Action item: Rewrite the lines below with every "Softcover" changed to "Paperback" and everything else left as it is, omitting the pictures from your answer.
*** Data Section Begins ***
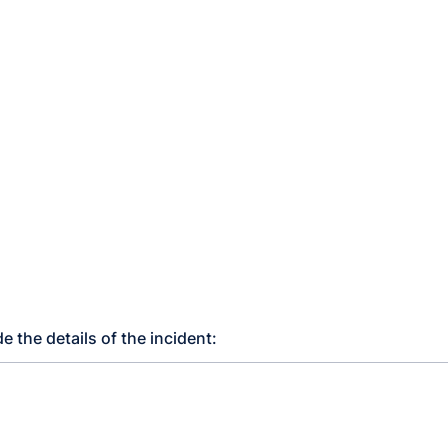
e the details of the incident:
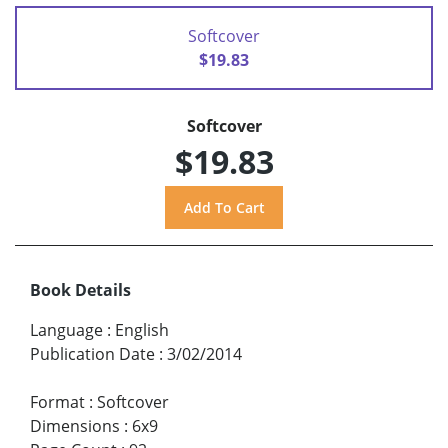
Softcover
$19.83
Softcover
$19.83
Book Details
Language
:
English
Publication Date
:
3/02/2014
Format
:
Softcover
Dimensions
:
6x9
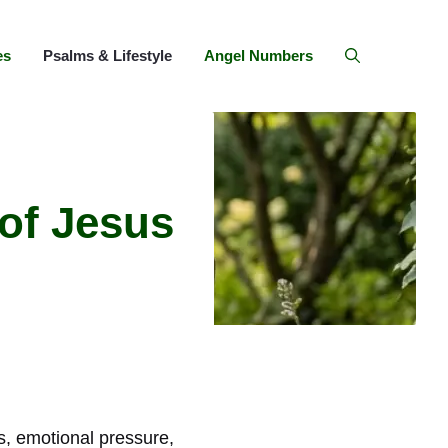
es
Psalms & Lifestyle
Angel Numbers
 of Jesus
ns, emotional pressure,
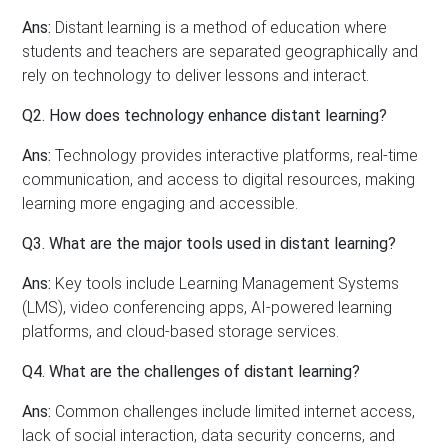
Ans:
Distant learning is a method of education where
students and teachers are separated geographically and
rely on technology to deliver lessons and interact.
Q2. How does technology enhance distant learning?
Ans:
Technology provides interactive platforms, real-time
communication, and access to digital resources, making
learning more engaging and accessible.
Q3. What are the major tools used in distant learning?
Ans:
Key tools include Learning Management Systems
(LMS), video conferencing apps, AI-powered learning
platforms, and cloud-based storage services.
Q4. What are the challenges of distant learning?
Ans:
Common challenges include limited internet access,
lack of social interaction, data security concerns, and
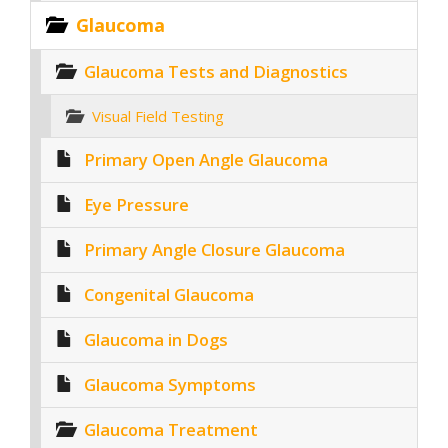
Glaucoma
Glaucoma Tests and Diagnostics
Visual Field Testing
Primary Open Angle Glaucoma
Eye Pressure
Primary Angle Closure Glaucoma
Congenital Glaucoma
Glaucoma in Dogs
Glaucoma Symptoms
Glaucoma Treatment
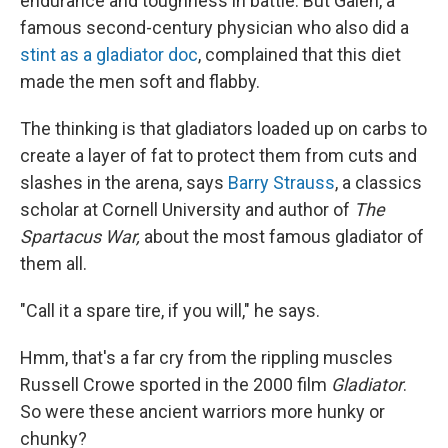
endurance and toughness in battle. But Galen, a
famous second-century physician who also did a
stint as a gladiator doc
, complained that this diet
made the men soft and flabby.
The thinking is that gladiators loaded up on carbs to
create a layer of fat to protect them from cuts and
slashes in the arena, says
Barry Strauss
, a classics
scholar at Cornell University and author of
The
Spartacus War,
about the most famous gladiator of
them all.
"Call it a spare tire, if you will," he says.
Hmm, that's a far cry from the rippling muscles
Russell Crowe sported in the 2000 film
Gladiator
.
So were these ancient warriors more hunky or
chunky?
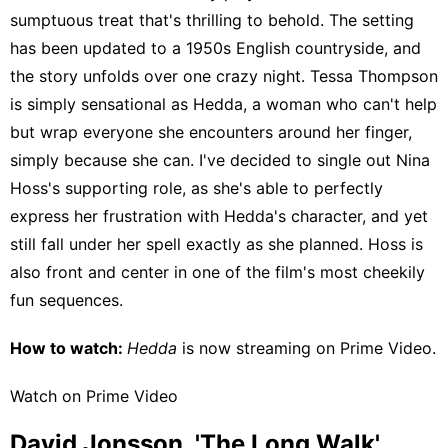
sumptuous treat that's thrilling to behold. The setting
has been updated to a 1950s English countryside, and
the story unfolds over one crazy night. Tessa Thompson
is simply sensational as Hedda, a woman who can't help
but wrap everyone she encounters around her finger,
simply because she can. I've decided to single out Nina
Hoss's supporting role, as she's able to perfectly
express her frustration with Hedda's character, and yet
still fall under her spell exactly as she planned. Hoss is
also front and center in one of the film's most cheekily
fun sequences.
How to watch:
Hedda
is now streaming on
Prime Video
.
Watch on Prime Video
David Jonsson, 'The Long Walk'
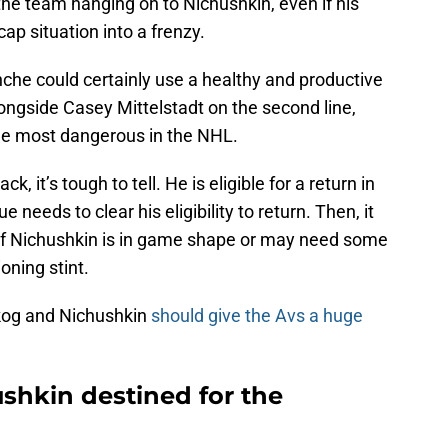
e team hanging on to Nichushkin, even if his
cap situation into a frenzy.
che could certainly use a healthy and productive
longside Casey Mittelstadt on the second line,
the most dangerous in the NHL.
, it’s tough to tell. He is eligible for a return in
eeds to clear his eligibility to return. Then, it
 if Nichushkin is in game shape or may need some
oning stint.
skog and Nichushkin
should give the Avs a huge
hkin destined for the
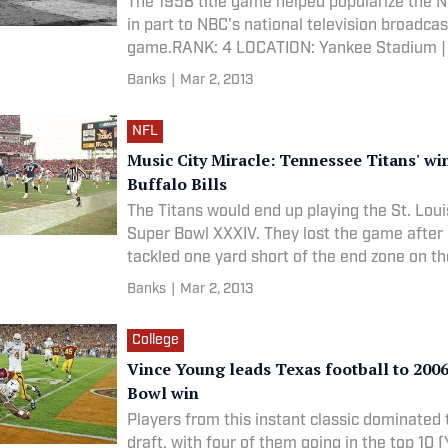
The 1958 title game helped popularize the 
in part to NBC's national television broadcas
game.RANK: 4 LOCATION: Yankee Stadium |
DATE: 12/28/1958 CATEGORY: NFL
Banks
|
Mar 2, 2013
NFL
Music City Miracle: Tennessee Titans' wi
Buffalo Bills
The Titans would end up playing the St. Lou
Super Bowl XXXIV. They lost the game afte
tackled one yard short of the end zone on th
play.RANK: 93 LOCATION: Adelphia Coliseum
Banks
|
Mar 2, 2013
Nashville, Tenn. DATE: 1/8/2000 CATEGORY
College
Vince Young leads Texas football to 200
Bowl win
Players from this instant classic dominated
draft, with four of them going in the top 10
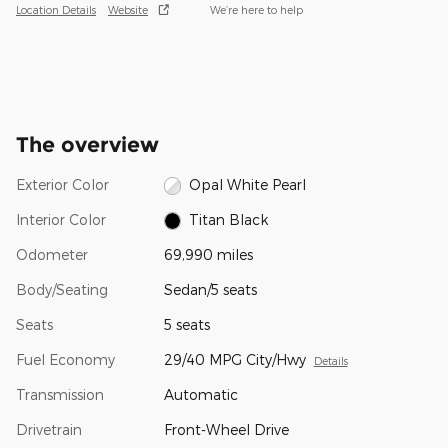
Location Details
Website
We’re here to help
The overview
Exterior Color
Opal White Pearl
Interior Color
Titan Black
Odometer
69,990 miles
Body/Seating
Sedan/5 seats
Seats
5 seats
Fuel Economy
29/40 MPG City/Hwy
Details
Transmission
Automatic
Drivetrain
Front-Wheel Drive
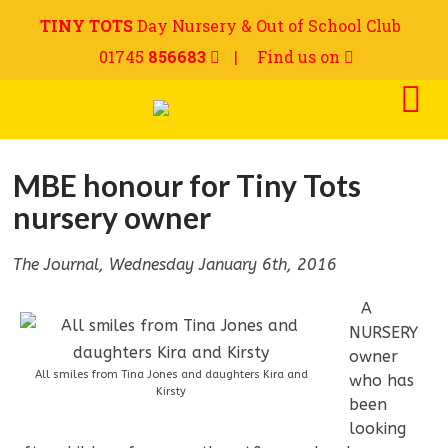
TINY TOTS
Day Nursery & Out of School Club
01745
856683
|
Find us on
MBE honour for Tiny Tots
nursery owner
The Journal, Wednesday January 6th, 2016
—
A
NURSERY
owner
All smiles from Tina Jones and daughters Kira and
who has
Kirsty
been
looking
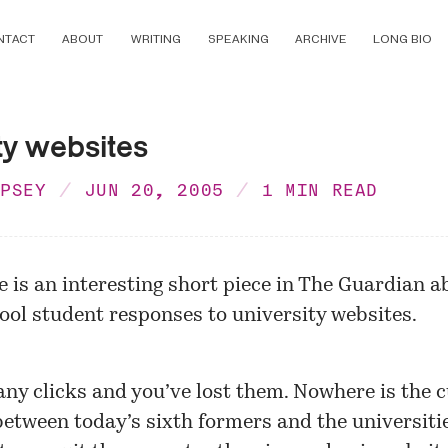
NTACT
ABOUT
WRITING
SPEAKING
ARCHIVE
LONG BIO
ty websites
MPSEY
JUN 20, 2005
1 MIN READ
e is an interesting short piece in
The Guardian
ab
ool student responses to university websites.
ny clicks and you’ve lost them. Nowhere is the c
between today’s sixth formers and the universiti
*** Data Section Ends ***
Your response:
e the details of the incident:
Paperback
$19.83
Paperback
$19.83
Book Details
Language
:
English
Publication Date
:
3/02/2014
Format
:
Paperback
Dimensions
:
6x9
es
Psalms & Lifestyle
Angel Numbers
 of Jesus
ns, emotional pressure,
Ans:
Distant learning is a method of education where
students and teachers are separated geographically and
rely on technology to deliver lessons and interact.
Q2. How does technology enhance distant learning?
Ans:
Technology provides interactive platforms, real-time
communication, and access to digital resources, making
learning more engaging and accessible.
Q3. What are the major tools used in distant learning?
Ans:
Key tools include Learning Management Systems
(LMS), video conferencing apps, AI-powered learning
platforms, and cloud-based storage services.
Q4. What are the challenges of distant learning?
Ans:
Common challenges include limited internet access,
lack of social interaction, data security concerns, and
Glaucoma
Glaucoma Tests and Diagnostics
Visual Field Testing
Primary Open Angle Glaucoma
Eye Pressure
Primary Angle Closure Glaucoma
Congenital Glaucoma
Glaucoma in Dogs
Glaucoma Symptoms
Glaucoma Treatment
endurance and toughness in battle. But Galen, a
famous second-century physician who also did a
stint as a gladiator doc
, complained that this diet
made the men soft and flabby.
The thinking is that gladiators loaded up on carbs to
create a layer of fat to protect them from cuts and
slashes in the arena, says
Barry Strauss
, a classics
scholar at Cornell University and author of
The
Spartacus War,
about the most famous gladiator of
them all.
"Call it a spare tire, if you will," he says.
Hmm, that's a far cry from the rippling muscles
Russell Crowe sported in the 2000 film
Gladiator
.
So were these ancient warriors more hunky or
chunky?
sumptuous treat that's thrilling to behold. The setting
has been updated to a 1950s English countryside, and
the story unfolds over one crazy night. Tessa Thompson
is simply sensational as Hedda, a woman who can't help
but wrap everyone she encounters around her finger,
simply because she can. I've decided to single out Nina
Hoss's supporting role, as she's able to perfectly
express her frustration with Hedda's character, and yet
still fall under her spell exactly as she planned. Hoss is
also front and center in one of the film's most cheekily
fun sequences.
How to watch:
Hedda
is now streaming on
Prime Video
.
Watch on Prime Video
David Jonsson, 'The Long Walk'
e team hanging on to Nichushkin, even if his
cap situation into a frenzy.
che could certainly use a healthy and productive
longside Casey Mittelstadt on the second line,
the most dangerous in the NHL.
, it’s tough to tell. He is eligible for a return in
eeds to clear his eligibility to return. Then, it
 if Nichushkin is in game shape or may need some
oning stint.
skog and Nichushkin
should give the Avs a huge
hkin destined for the
The 1958 title game helped popularize the 
in part to NBC's national television broadcas
game.RANK: 4 LOCATION: Yankee Stadium |
DATE: 12/28/1958 CATEGORY: NFL
Banks
|
Mar 2, 2013
NFL
Music City Miracle: Tennessee Titans' wi
Buffalo Bills
The Titans would end up playing the St. Lou
Super Bowl XXXIV. They lost the game afte
tackled one yard short of the end zone on th
play.RANK: 93 LOCATION: Adelphia Coliseum
Banks
|
Mar 2, 2013
Nashville, Tenn. DATE: 1/8/2000 CATEGORY
College
Vince Young leads Texas football to 200
Bowl win
Players from this instant classic dominated
draft, with four of them going in the top 10
Location Details
Website
We’re here to help
The overview
Exterior Color
Opal White Pearl
Interior Color
Titan Black
Odometer
69,990 miles
Body/Seating
Sedan/5 seats
Seats
5 seats
Fuel Economy
29/40 MPG City/Hwy
Details
Transmission
Automatic
Drivetrain
Front-Wheel Drive
TINY TOTS
Day Nursery & Out of School Club
01745
856683
|
Find us on
MBE honour for Tiny Tots
nursery owner
The Journal, Wednesday January 6th, 2016
—
A
NURSERY
owner
All smiles from Tina Jones and daughters Kira and
who has
Kirsty
been
looking
NTACT
ABOUT
WRITING
SPEAKING
ARCHIVE
LONG BIO
ty websites
MPSEY
JUN 20, 2005
1 MIN READ
e is an interesting short piece in
The Guardian
ab
ool student responses to university websites.
ny clicks and you’ve lost them. Nowhere is the c
between today’s sixth formers and the universiti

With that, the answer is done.